What is expected:
Copy exactly the lines that run from the line containing "206 394 28.48" to the end of the material below, both ends included.

Data:
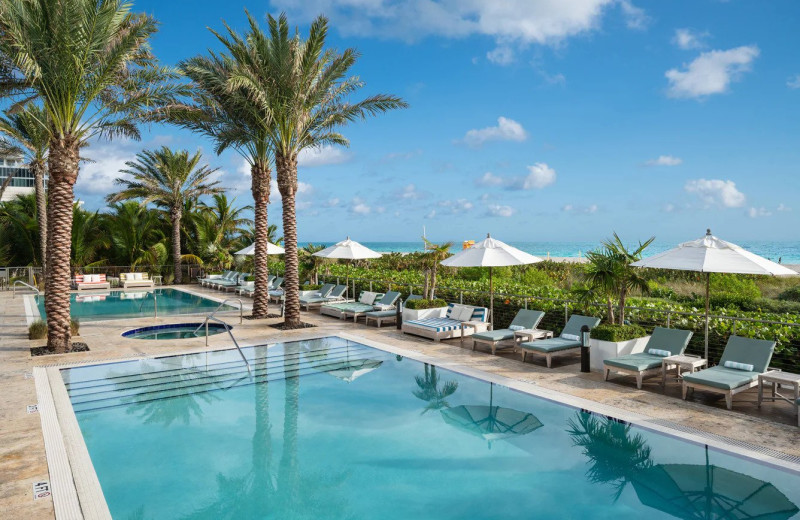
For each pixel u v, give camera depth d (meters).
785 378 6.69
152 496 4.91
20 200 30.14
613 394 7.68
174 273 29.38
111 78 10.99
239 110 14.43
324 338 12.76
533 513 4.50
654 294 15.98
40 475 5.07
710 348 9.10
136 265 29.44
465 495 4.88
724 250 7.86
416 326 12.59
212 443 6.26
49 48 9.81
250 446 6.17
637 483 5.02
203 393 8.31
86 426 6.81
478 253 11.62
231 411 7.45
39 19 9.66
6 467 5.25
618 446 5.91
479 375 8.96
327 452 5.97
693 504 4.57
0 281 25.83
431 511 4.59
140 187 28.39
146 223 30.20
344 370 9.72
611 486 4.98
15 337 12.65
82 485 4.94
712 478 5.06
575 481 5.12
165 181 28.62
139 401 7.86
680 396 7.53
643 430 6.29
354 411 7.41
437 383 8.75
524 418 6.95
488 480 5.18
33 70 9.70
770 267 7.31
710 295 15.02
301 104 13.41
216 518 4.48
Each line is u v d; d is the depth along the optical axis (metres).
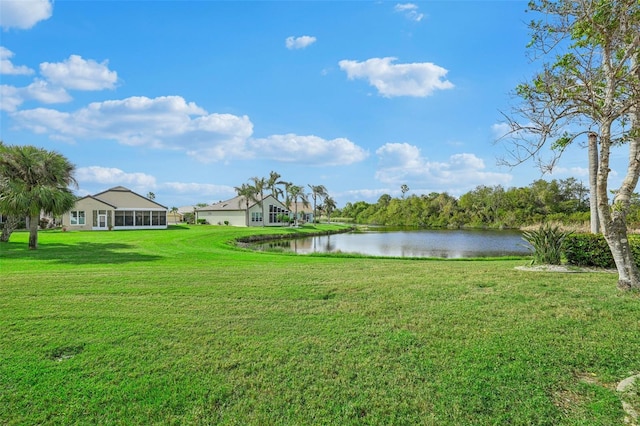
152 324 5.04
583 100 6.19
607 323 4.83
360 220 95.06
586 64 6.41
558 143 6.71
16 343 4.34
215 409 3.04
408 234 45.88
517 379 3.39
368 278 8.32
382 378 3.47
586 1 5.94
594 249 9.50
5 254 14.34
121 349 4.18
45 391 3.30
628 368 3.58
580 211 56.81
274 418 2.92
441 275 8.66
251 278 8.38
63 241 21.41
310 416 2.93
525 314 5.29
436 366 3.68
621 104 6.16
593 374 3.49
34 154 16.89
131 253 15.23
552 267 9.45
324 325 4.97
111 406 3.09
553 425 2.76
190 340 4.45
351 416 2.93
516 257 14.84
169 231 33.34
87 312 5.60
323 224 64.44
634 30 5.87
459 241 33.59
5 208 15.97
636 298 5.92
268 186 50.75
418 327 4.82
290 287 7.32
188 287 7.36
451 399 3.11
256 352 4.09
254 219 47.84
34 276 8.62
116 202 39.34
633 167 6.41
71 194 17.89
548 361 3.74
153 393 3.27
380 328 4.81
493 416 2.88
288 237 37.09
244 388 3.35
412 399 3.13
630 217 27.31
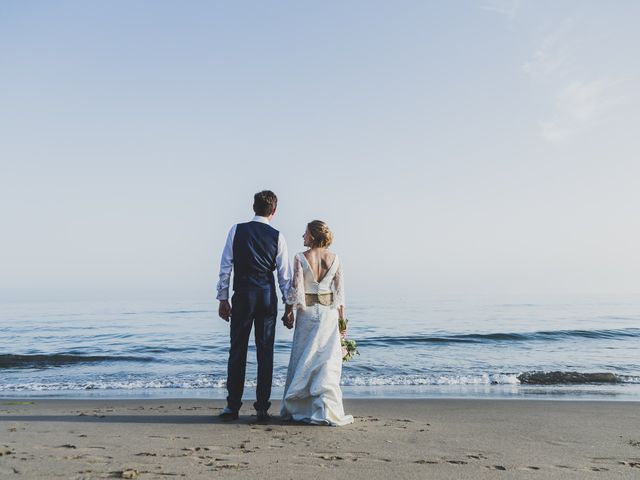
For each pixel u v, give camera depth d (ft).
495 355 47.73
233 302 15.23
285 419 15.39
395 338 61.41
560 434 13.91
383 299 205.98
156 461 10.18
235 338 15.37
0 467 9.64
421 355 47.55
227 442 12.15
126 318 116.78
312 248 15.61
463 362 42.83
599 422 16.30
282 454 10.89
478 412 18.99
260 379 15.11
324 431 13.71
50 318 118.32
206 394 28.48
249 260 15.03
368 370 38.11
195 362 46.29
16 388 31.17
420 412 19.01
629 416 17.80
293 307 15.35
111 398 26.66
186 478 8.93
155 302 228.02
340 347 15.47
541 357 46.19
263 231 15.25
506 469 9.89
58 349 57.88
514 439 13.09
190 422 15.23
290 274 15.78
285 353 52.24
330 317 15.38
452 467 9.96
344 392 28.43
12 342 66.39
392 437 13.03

Problem solution:
206 394 28.48
249 260 15.03
368 370 38.11
195 362 46.29
16 388 31.17
420 412 19.01
629 416 17.80
293 307 15.35
111 398 26.66
186 478 8.93
155 302 228.02
340 347 15.47
541 357 46.19
263 231 15.25
506 469 9.89
58 349 57.88
514 439 13.09
190 422 15.23
290 274 15.78
285 353 52.24
330 317 15.38
452 467 9.96
344 392 28.43
12 342 66.39
392 437 13.03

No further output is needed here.